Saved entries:
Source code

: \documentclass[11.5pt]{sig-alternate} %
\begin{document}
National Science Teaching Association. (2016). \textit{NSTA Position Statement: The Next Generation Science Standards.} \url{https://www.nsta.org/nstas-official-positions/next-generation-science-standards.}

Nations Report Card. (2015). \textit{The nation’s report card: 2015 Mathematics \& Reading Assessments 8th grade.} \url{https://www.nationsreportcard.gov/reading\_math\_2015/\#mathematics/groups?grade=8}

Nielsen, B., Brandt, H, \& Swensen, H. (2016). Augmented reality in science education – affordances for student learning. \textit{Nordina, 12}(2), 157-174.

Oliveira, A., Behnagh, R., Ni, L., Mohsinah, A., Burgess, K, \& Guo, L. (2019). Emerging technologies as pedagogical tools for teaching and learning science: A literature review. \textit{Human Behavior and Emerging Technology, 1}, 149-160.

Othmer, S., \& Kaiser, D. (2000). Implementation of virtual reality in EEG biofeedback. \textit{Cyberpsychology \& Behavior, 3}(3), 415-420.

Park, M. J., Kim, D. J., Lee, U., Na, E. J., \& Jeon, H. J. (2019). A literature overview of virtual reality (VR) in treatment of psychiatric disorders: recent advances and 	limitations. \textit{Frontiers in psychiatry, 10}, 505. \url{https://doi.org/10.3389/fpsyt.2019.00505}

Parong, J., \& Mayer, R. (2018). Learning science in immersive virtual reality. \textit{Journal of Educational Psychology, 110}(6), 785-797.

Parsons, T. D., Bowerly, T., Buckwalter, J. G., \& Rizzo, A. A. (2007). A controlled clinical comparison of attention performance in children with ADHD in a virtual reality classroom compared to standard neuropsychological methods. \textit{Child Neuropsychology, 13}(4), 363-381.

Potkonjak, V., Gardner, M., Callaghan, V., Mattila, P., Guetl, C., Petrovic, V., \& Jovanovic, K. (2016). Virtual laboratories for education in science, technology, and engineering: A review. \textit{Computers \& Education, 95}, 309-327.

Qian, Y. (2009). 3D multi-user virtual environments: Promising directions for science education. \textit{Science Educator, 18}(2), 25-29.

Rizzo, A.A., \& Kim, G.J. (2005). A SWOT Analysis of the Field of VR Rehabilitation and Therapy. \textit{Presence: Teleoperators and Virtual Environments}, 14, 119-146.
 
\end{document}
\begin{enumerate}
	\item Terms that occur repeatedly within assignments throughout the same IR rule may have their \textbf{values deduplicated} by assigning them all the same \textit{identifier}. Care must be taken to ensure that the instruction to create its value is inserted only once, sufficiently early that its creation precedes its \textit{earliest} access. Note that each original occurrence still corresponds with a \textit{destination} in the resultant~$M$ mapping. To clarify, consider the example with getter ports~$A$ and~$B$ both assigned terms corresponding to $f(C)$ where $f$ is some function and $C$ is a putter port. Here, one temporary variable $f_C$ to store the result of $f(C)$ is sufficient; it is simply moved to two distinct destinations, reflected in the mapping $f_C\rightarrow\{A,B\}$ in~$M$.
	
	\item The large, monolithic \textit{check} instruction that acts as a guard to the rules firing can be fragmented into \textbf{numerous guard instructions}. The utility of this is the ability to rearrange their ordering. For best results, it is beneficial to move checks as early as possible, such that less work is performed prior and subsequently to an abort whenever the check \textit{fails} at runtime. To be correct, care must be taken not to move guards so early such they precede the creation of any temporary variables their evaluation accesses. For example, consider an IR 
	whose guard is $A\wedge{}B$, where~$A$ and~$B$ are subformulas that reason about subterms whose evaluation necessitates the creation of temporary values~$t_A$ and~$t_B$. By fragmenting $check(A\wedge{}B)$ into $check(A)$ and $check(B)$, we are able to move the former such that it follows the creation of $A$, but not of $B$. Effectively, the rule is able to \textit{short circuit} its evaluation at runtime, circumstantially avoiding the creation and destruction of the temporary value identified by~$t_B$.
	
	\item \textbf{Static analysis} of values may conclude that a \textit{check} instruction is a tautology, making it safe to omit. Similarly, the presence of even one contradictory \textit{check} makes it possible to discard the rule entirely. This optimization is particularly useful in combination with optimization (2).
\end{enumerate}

◆ Problem description ◆
If a line falls between the first line of the records and the line containing "Park, M. J., Kim, D.", inclusive, repeat it exactly; leave out all others.

◆ Solution ◆
Source code

: \documentclass[11.5pt]{sig-alternate} %
\begin{document}
National Science Teaching Association. (2016). \textit{NSTA Position Statement: The Next Generation Science Standards.} \url{https://www.nsta.org/nstas-official-positions/next-generation-science-standards.}

Nations Report Card. (2015). \textit{The nation’s report card: 2015 Mathematics \& Reading Assessments 8th grade.} \url{https://www.nationsreportcard.gov/reading\_math\_2015/\#mathematics/groups?grade=8}

Nielsen, B., Brandt, H, \& Swensen, H. (2016). Augmented reality in science education – affordances for student learning. \textit{Nordina, 12}(2), 157-174.

Oliveira, A., Behnagh, R., Ni, L., Mohsinah, A., Burgess, K, \& Guo, L. (2019). Emerging technologies as pedagogical tools for teaching and learning science: A literature review. \textit{Human Behavior and Emerging Technology, 1}, 149-160.

Othmer, S., \& Kaiser, D. (2000). Implementation of virtual reality in EEG biofeedback. \textit{Cyberpsychology \& Behavior, 3}(3), 415-420.

Park, M. J., Kim, D. J., Lee, U., Na, E. J., \& Jeon, H. J. (2019). A literature overview of virtual reality (VR) in treatment of psychiatric disorders: recent advances and 	limitations. \textit{Frontiers in psychiatry, 10}, 505. \url{https://doi.org/10.3389/fpsyt.2019.00505}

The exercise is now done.